In fact, contemporary tango practice has been completely subsumed by the images of tango dancers on the internet and performances of tango by teachers, with social tango becoming a practice session for their students. It has become a simulacrum:
Postmodernist French social theorist Jean Baudrillard argues that a simulacrum is not a copy of the real, but becomes truth in its own right: the hyperreal. According to Baudrillard, what the simulacrum copies either had no original or no longer has an original, since a simulacrum signifies something it is not, and therefore leaves the original unable to be located. Where Plato saw two types of representation—faithful and intentionally distorted (simulacrum)—Baudrillard sees four: (1) basic reflection of reality; (2) perversion of reality; (3) pretence of reality (where there is no model); and (4) simulacrum, which “bears no relation to any reality whatsoever”
Wikipedia
The predominance of the visual modality has effectively created a Matrix-like hyperreality in which the participants can’t see past their biases.
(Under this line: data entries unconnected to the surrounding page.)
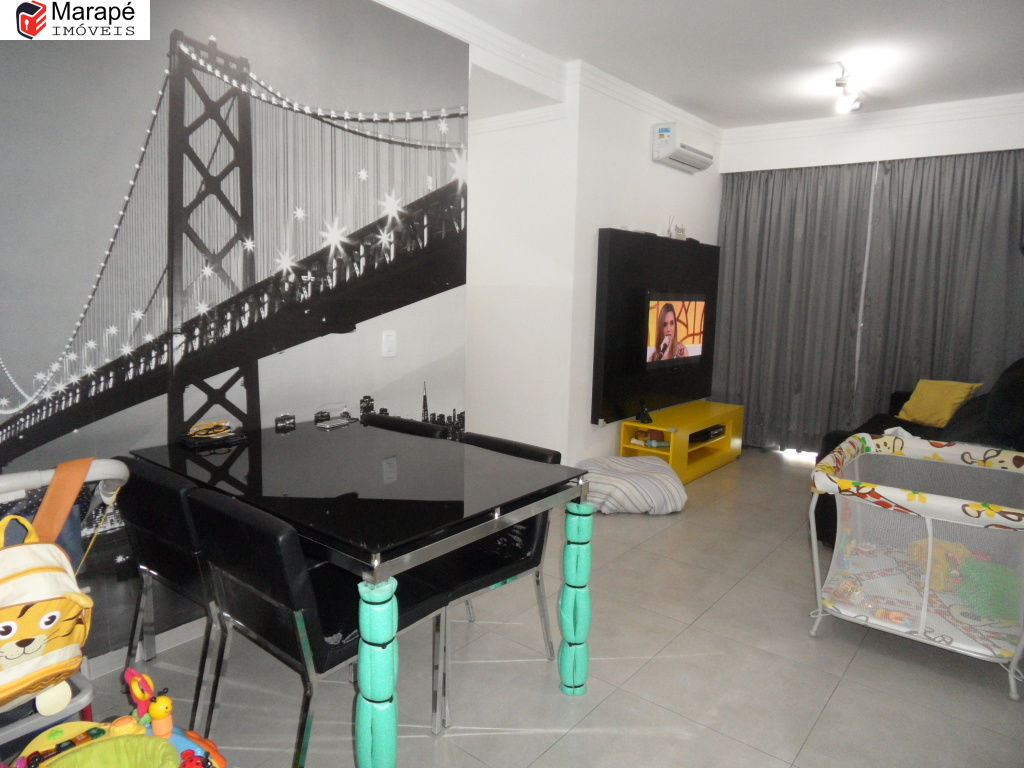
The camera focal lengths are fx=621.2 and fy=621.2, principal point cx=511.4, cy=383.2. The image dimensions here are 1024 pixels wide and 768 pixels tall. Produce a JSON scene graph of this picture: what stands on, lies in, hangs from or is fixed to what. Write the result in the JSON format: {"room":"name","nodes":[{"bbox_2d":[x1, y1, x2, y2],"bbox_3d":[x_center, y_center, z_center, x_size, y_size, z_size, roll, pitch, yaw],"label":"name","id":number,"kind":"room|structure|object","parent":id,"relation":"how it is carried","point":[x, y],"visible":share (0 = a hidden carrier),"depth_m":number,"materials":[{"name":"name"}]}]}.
{"room":"living room","nodes":[
{"label":"living room","id":0,"kind":"room"},
{"bbox_2d":[0,0,469,672],"bbox_3d":[-1.294,-0.385,2.275,0.119,2.783,3.357,8,11,38],"label":"mural wall","id":1,"kind":"structure","parent":0,"point":[13,343],"depth_m":2.36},
{"bbox_2d":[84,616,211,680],"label":"baseboard","id":2,"kind":"structure","parent":1,"relation":"attached to","point":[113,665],"depth_m":2.32,"materials":[{"name":"white paint"}]},
{"bbox_2d":[381,330,396,356],"bbox_3d":[-0.593,-0.195,3.007,0.014,0.127,0.076,8,11,38],"label":"light switch","id":3,"kind":"object","parent":1,"relation":"attached to","point":[389,343],"visible":0.96,"depth_m":3.00,"materials":[{"name":"white plastic"}]},
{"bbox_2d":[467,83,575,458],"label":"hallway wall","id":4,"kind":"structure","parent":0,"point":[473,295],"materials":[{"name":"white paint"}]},
{"bbox_2d":[53,446,1023,767],"bbox_3d":[0.679,1.024,2.871,5.095,0.100,6.810,8,11,38],"label":"floor","id":5,"kind":"structure","parent":0,"point":[844,689],"depth_m":2.24,"materials":[{"name":"grey tile"}]},
{"bbox_2d":[0,458,130,747],"bbox_3d":[-1.256,0.681,1.450,0.652,0.922,0.645,8,11,38],"label":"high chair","id":6,"kind":"object","parent":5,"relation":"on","point":[113,470],"visible":0.52,"depth_m":1.56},
{"bbox_2d":[0,461,93,710],"bbox_3d":[-1.095,0.442,1.365,0.314,0.461,0.325,8,11,38],"label":"backpack","id":7,"kind":"object","parent":6,"relation":"hanging from","point":[43,633],"visible":0.98,"depth_m":1.35,"materials":[{"name":"fabric"}]},
{"bbox_2d":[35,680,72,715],"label":"backpack foot","id":8,"kind":"object","parent":7,"relation":"hanging from","point":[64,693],"visible":0.83,"depth_m":1.41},
{"bbox_2d":[4,666,228,767],"bbox_3d":[-0.916,0.913,1.349,0.591,0.430,0.572,8,11,38],"label":"toy","id":9,"kind":"object","parent":5,"relation":"on","point":[34,741],"visible":0.95,"depth_m":1.46,"materials":[{"name":"multicoloured plastic"}]},
{"bbox_2d":[113,454,225,726],"bbox_3d":[-0.949,0.647,2.071,0.494,0.825,0.530,8,11,38],"label":"chair","id":10,"kind":"object","parent":5,"relation":"on","point":[160,560],"visible":0.45,"depth_m":1.86,"materials":[{"name":"black leather"}]},
{"bbox_2d":[187,487,451,765],"bbox_3d":[-0.543,0.693,1.816,0.486,0.819,0.565,8,11,38],"label":"dining chair","id":11,"kind":"object","parent":5,"relation":"on","point":[302,592],"visible":0.77,"depth_m":1.62,"materials":[{"name":"black leather"}]},
{"bbox_2d":[133,418,595,764],"bbox_3d":[-0.547,0.659,2.176,1.374,0.780,0.877,8,11,38],"label":"dining table","id":12,"kind":"object","parent":5,"relation":"on","point":[376,573],"visible":0.96,"depth_m":1.87,"materials":[{"name":"glass"}]},
{"bbox_2d":[182,420,243,448],"bbox_3d":[-1.121,0.179,2.338,0.160,0.065,0.192,8,11,38],"label":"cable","id":13,"kind":"object","parent":12,"relation":"on","point":[208,437],"visible":0.98,"depth_m":2.32,"materials":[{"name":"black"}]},
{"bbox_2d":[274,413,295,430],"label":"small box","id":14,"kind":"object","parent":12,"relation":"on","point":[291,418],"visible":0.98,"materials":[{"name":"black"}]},
{"bbox_2d":[314,403,352,428],"bbox_3d":[-0.776,0.131,2.701,0.101,0.083,0.147,8,11,38],"label":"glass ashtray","id":15,"kind":"object","parent":12,"relation":"on","point":[342,422],"visible":0.98,"depth_m":2.68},
{"bbox_2d":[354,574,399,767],"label":"table leg","id":16,"kind":"object","parent":12,"relation":"attached to","point":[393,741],"visible":0.99,"depth_m":1.45,"materials":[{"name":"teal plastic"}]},
{"bbox_2d":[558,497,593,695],"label":"leg","id":17,"kind":"object","parent":12,"relation":"attached to","point":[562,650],"visible":0.98,"depth_m":2.06,"materials":[{"name":"teal"}]},
{"bbox_2d":[361,414,449,439],"bbox_3d":[-0.594,0.584,2.652,0.472,0.802,0.525,8,11,38],"label":"dining chair","id":18,"kind":"object","parent":5,"relation":"on","point":[399,420],"visible":0.11,"depth_m":2.74,"materials":[{"name":"black"}]},
{"bbox_2d":[412,429,566,730],"bbox_3d":[-0.163,0.642,2.251,0.487,0.811,0.551,8,11,38],"label":"black chair","id":19,"kind":"object","parent":5,"relation":"on","point":[531,530],"visible":0.44,"depth_m":2.17,"materials":[{"name":"black leather"}]},
{"bbox_2d":[575,455,686,514],"bbox_3d":[0.772,0.660,4.123,0.753,0.256,0.720,-1,9,-15],"label":"floor cushion","id":20,"kind":"object","parent":5,"relation":"on","point":[643,485],"visible":0.91,"depth_m":3.89,"materials":[{"name":"fabric"}]},
{"bbox_2d":[620,400,743,483],"bbox_3d":[1.357,0.464,4.911,0.449,0.448,1.291,8,11,38],"label":"tv stand","id":21,"kind":"object","parent":5,"relation":"on","point":[679,433],"visible":0.74,"depth_m":4.75,"materials":[{"name":"yellow wood"}]},
{"bbox_2d":[635,400,652,423],"bbox_3d":[0.960,0.202,4.516,0.096,0.150,0.113,-2,9,-22],"label":"figurine","id":22,"kind":"object","parent":21,"relation":"on","point":[643,414],"visible":0.99,"depth_m":4.50,"materials":[{"name":"black"}]},
{"bbox_2d":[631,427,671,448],"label":"toy","id":23,"kind":"object","parent":21,"relation":"in","point":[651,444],"visible":0.95,"depth_m":4.59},
{"bbox_2d":[690,425,726,443],"bbox_3d":[1.473,0.399,4.979,0.280,0.062,0.417,8,11,38],"label":"media player","id":24,"kind":"object","parent":21,"relation":"in","point":[704,435],"visible":0.6,"depth_m":4.91},
{"bbox_2d":[806,430,1023,701],"bbox_3d":[1.842,0.682,2.719,0.875,0.719,1.254,8,11,38],"label":"playpen","id":25,"kind":"object","parent":5,"relation":"on","point":[929,549],"visible":0.98,"depth_m":2.48,"materials":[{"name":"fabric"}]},
{"bbox_2d":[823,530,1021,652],"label":"play mat","id":26,"kind":"object","parent":25,"relation":"in","point":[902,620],"visible":0.55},
{"bbox_2d":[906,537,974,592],"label":"stuffed toy","id":27,"kind":"object","parent":25,"relation":"in","point":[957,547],"visible":0.54,"depth_m":2.74,"materials":[{"name":"yellow fabric"}]},
{"bbox_2d":[810,357,1023,545],"bbox_3d":[2.716,0.388,3.731,1.262,1.002,2.268,8,11,38],"label":"sofa","id":28,"kind":"object","parent":5,"relation":"on","point":[819,457],"visible":0.26,"depth_m":3.54,"materials":[{"name":"black fabric"}]},
{"bbox_2d":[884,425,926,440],"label":"white cloth","id":29,"kind":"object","parent":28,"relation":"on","point":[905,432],"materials":[{"name":"white fabric"}]},
{"bbox_2d":[896,380,982,427],"bbox_3d":[2.990,0.138,4.373,0.301,0.307,0.436,-2,9,-20],"label":"yellow pillow","id":30,"kind":"object","parent":28,"relation":"on","point":[957,394],"visible":0.92,"depth_m":4.31,"materials":[{"name":"yellow fabric"}]},
{"bbox_2d":[468,65,724,468],"bbox_3d":[1.111,-0.753,4.993,0.137,2.828,2.227,8,11,38],"label":"white wall","id":31,"kind":"structure","parent":0,"point":[596,226],"depth_m":4.38,"materials":[{"name":"white paint"}]},
{"bbox_2d":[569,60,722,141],"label":"crown molding","id":32,"kind":"structure","parent":31,"relation":"attached to","point":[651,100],"depth_m":4.25,"materials":[{"name":"white paint"}]},
{"bbox_2d":[592,229,719,423],"bbox_3d":[1.162,-0.471,4.948,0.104,1.350,1.671,8,11,38],"label":"wall panel","id":33,"kind":"object","parent":31,"relation":"attached to","point":[611,244],"visible":0.75,"depth_m":4.61,"materials":[{"name":"black wood"}]},
{"bbox_2d":[644,294,705,369],"bbox_3d":[1.300,-0.430,4.958,0.059,0.543,0.951,8,11,38],"label":"television","id":34,"kind":"object","parent":33,"relation":"attached to","point":[666,315],"visible":0.97,"depth_m":4.91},
{"bbox_2d":[665,217,686,239],"bbox_3d":[1.289,-1.215,4.895,0.100,0.178,0.288,8,11,38],"label":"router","id":35,"kind":"object","parent":33,"relation":"attached to","point":[683,235],"visible":0.85,"depth_m":4.87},
{"bbox_2d":[652,120,714,171],"bbox_3d":[1.329,-1.815,4.785,0.223,0.255,0.653,8,11,38],"label":"air conditioner","id":36,"kind":"object","parent":31,"relation":"attached to","point":[666,136],"visible":0.99,"depth_m":4.63,"materials":[{"name":"white plastic"}]},
{"bbox_2d":[388,0,1023,128],"bbox_3d":[0.787,-1.810,2.376,5.313,0.116,6.269,8,11,38],"label":"ceiling","id":37,"kind":"structure","parent":0,"point":[821,50],"depth_m":3.54,"materials":[{"name":"white paint"}]},
{"bbox_2d":[833,62,865,113],"bbox_3d":[2.151,-1.869,3.978,0.134,0.220,0.631,8,11,38],"label":"ceiling spotlight","id":38,"kind":"object","parent":37,"relation":"attached to","point":[840,82],"visible":0.99,"depth_m":3.99,"materials":[{"name":"white metal"}]},
{"bbox_2d":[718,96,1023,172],"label":"back wall","id":39,"kind":"structure","parent":0,"point":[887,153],"depth_m":4.80,"materials":[{"name":"white paint"}]},
{"bbox_2d":[711,158,876,449],"bbox_3d":[2.313,-0.633,5.373,1.269,2.486,0.139,8,11,38],"label":"curtain","id":40,"kind":"object","parent":39,"relation":"attached to","point":[734,250],"visible":0.83,"depth_m":5.31,"materials":[{"name":"grey fabric"}]},
{"bbox_2d":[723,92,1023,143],"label":"crown molding","id":41,"kind":"structure","parent":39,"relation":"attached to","point":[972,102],"depth_m":4.71,"materials":[{"name":"white paint"}]},
{"bbox_2d":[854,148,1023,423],"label":"curtain","id":42,"kind":"object","parent":39,"relation":"attached to","point":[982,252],"visible":0.76,"depth_m":4.68,"materials":[{"name":"grey fabric"}]}
]}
The first step is to see past the simulacrum and that requires being able to appreciate what I call somatic aesthetics and what Richard Shusterman has calls Somaesthetics. Then the next question is what should we be focusing on in order to move with spatiotemporal efficiency? My answer is that we should be focusing on knees and elbows. That might seem strange if you’re used to the standard tango lesson but it’s perfectly normal if you think about dances like the Charleston or Swing. I’m not saying that you can’t move effectively by widely moving the extremities, or that dances like Charleston or Swing never involve testing the kinesphere with hands and feet. I’m saying that the wider the dance the more it depends on push-pull, wide use of space, and therefore greater difficulty and energy required to produce speed. It’s necessarily less “tight” and efficient. You can do it but you have to work hard. Finally, it’s not feasible in a packed dancing floor.
Tango milonguero social dancing focuses on the inward expressiveness within the embrace for its peculiar aesthetic effect, rather than the outward expressiveness of wide hand and foot movements and motion through space. It’s skinespheric rather than kinespheric. Unless you have experienced it you will find it difficult to be open to this as an aesthetic approach and will probably only be able to recognise the aesthetics of the visual approach. Even when dancing socially your mindset will be that of the performer and this will show to those looking on. You will look like you’re doing a performance in a social context. Twenty couples at a milonga dancing that way will look like twenty couples competing for attention at one of those tango dancing competitions. A couple dancing social milonguero type dancing will stand out on that busy dancing floor and will look decidedly inactive by comparison. It will look fundamentally different, and the students of performing artists will probably not recognise it as dancing at all.